それゆえに、わたしは逆に松永様の意見を聞いてみることにした。あなたは誰が天下を得ると思っているのかと。すると……
「浅井丹波守政元殿」
「ぶっ!」
思わぬ答えが返ってきて、末席で大人しく茶を啜っていた政元様が噴き出してしまった。
「あの……お戯れを」
「戯言ではございませんぞ、丹波守殿。儂は、将来天下を獲ることができる可能性が最も高い人物を一人挙げよというのならば、迷わずに貴殿の名を挙げますな。なぜなら……そこにおわす寧々殿の御夫君という点ですよ」
「え、えぇ……と」
政元様は本当に困惑した様子で、わたしを見るが、わたし自身はその発言を否定はしない。もし、わたしが野心をむき出しで本気で行動をしたならば、きっとそうなるのではないかと……わたし自身も思っているからだ。
しかし、その一方でこの人はそのようなことを望んでいないこともよく知っている。そんな人だからこそ、平穏な日々を送りたい今生の伴侶に選んだのだ。ゆえに……
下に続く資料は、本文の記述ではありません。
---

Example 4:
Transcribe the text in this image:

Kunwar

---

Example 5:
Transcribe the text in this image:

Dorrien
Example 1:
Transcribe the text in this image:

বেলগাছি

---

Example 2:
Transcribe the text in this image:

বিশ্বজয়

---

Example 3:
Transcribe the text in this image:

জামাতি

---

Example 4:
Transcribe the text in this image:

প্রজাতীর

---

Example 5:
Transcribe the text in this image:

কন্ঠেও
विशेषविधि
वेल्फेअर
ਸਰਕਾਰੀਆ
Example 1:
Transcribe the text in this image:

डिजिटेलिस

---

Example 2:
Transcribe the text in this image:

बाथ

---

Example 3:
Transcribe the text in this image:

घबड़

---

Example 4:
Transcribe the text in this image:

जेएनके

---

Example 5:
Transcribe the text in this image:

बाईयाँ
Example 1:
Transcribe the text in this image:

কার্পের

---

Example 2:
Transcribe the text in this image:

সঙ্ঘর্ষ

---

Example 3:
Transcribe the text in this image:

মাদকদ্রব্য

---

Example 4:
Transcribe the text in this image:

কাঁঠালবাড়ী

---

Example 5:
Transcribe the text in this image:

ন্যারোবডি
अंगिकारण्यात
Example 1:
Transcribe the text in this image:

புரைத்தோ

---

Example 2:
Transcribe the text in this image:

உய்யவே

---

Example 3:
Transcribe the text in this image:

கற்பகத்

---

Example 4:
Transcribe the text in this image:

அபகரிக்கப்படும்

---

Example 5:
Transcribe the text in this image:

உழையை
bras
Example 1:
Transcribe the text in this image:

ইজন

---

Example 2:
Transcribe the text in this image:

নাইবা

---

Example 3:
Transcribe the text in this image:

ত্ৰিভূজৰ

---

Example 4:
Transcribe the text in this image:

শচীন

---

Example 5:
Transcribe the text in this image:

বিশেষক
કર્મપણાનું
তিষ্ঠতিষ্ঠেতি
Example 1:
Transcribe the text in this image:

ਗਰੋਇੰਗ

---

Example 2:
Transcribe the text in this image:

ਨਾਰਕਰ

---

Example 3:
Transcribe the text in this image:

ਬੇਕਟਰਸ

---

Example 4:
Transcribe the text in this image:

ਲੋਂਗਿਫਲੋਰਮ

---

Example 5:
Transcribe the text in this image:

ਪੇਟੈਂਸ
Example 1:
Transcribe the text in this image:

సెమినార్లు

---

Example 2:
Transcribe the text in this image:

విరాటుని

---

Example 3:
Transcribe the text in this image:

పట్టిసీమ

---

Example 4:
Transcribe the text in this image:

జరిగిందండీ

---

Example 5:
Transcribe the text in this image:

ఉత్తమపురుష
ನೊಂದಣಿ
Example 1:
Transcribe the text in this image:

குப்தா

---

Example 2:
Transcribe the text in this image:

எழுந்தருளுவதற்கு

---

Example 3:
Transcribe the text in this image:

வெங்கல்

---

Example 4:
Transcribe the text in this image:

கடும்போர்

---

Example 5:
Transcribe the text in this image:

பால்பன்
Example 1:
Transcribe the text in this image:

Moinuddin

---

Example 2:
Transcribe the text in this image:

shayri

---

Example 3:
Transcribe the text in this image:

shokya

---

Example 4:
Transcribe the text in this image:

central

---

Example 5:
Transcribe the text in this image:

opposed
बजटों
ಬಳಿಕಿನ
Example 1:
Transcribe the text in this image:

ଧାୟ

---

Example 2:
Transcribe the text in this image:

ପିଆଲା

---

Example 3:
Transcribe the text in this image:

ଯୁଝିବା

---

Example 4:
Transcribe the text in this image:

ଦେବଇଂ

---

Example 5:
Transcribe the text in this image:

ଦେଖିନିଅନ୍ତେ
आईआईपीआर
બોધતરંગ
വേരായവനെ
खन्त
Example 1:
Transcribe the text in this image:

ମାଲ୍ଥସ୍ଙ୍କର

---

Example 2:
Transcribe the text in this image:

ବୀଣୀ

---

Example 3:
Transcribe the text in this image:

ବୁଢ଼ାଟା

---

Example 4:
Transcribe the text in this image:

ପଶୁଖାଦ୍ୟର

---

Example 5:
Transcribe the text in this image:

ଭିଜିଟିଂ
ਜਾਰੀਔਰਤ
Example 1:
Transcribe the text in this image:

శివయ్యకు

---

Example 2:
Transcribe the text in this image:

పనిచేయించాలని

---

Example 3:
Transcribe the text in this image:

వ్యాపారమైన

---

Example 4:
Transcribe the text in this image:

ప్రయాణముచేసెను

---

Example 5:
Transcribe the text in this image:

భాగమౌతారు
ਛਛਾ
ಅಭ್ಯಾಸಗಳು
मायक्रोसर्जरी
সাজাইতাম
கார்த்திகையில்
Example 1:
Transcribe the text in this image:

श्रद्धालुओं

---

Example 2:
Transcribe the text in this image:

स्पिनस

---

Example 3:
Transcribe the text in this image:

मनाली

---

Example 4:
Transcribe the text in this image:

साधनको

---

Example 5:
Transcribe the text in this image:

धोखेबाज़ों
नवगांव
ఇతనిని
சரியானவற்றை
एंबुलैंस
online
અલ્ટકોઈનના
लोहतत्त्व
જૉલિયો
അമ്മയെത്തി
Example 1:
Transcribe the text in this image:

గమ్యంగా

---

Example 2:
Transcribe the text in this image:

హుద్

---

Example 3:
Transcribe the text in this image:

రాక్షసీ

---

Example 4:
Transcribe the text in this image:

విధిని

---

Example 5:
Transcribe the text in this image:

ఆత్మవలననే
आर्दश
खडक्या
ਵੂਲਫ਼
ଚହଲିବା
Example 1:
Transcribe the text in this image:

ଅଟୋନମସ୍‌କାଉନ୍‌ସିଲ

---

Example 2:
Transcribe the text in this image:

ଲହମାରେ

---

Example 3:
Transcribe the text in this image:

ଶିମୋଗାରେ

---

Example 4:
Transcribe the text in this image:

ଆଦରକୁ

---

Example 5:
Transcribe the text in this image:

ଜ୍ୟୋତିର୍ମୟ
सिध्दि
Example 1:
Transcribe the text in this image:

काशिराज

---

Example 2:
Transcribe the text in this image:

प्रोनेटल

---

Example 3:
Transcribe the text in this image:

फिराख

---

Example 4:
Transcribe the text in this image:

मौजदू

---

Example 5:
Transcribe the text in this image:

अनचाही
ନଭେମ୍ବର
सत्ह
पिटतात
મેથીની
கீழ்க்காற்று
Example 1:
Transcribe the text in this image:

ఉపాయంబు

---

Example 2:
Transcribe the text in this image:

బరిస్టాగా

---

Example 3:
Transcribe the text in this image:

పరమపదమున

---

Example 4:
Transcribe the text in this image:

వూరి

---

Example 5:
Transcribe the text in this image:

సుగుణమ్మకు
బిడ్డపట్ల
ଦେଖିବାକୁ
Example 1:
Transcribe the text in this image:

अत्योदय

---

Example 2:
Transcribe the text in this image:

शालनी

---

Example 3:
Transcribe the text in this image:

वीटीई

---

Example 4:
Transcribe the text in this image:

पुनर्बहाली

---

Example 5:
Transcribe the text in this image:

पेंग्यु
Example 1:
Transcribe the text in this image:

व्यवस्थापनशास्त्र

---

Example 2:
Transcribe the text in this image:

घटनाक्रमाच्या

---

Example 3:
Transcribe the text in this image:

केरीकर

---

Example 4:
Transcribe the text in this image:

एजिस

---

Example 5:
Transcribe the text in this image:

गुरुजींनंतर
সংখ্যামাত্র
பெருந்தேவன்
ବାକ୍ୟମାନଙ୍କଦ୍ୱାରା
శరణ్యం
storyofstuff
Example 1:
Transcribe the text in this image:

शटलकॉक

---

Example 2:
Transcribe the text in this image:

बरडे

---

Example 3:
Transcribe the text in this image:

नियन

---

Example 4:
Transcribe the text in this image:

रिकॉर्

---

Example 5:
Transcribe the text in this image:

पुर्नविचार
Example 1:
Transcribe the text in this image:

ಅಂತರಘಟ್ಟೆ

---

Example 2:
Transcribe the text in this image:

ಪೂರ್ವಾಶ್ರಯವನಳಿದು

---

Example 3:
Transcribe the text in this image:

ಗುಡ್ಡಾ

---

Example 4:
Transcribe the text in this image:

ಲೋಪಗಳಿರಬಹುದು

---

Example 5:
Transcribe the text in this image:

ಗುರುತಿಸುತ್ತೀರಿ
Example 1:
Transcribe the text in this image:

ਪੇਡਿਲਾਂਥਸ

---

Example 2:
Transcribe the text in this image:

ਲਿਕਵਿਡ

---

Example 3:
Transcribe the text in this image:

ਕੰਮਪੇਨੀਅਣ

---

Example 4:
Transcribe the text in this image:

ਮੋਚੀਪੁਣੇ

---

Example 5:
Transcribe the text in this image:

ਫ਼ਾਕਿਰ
「松永様。わたし自身がこの人を天下人に押し上げようという気持ちがないので、それはかなわないかと思いますわ。ですので、次の天下人は織田信長様で間違いないかと」
そう……わたしが天下を目指さないのだから、信長様が天下を獲ると明言した。すると、松永様は残った茶を飲み干してニッコリ笑った。「お気持ちはよくわかりました」と言って席を立つ。どうやら、これで用件は終わったようだった。
「あ……そうそう」
だが、そんな松永様は去り際に1冊の本をわたしに渡してきた。
「黄素妙論?……まさか!」
「おや、知っておったのか。凄い物だな、寧々殿の占星術とやらは」
「ならば、説明は要らないな」と松永様は愉快そうに笑いながら、細川殿を連れて帰っていった。しかし、わたしは……これを受け取ったけど、どうしたらいいのか、頭を悩ませた。
何しろ、前世で子ができないからと、これに縋って色々と試したこともある因縁の書であったからだ。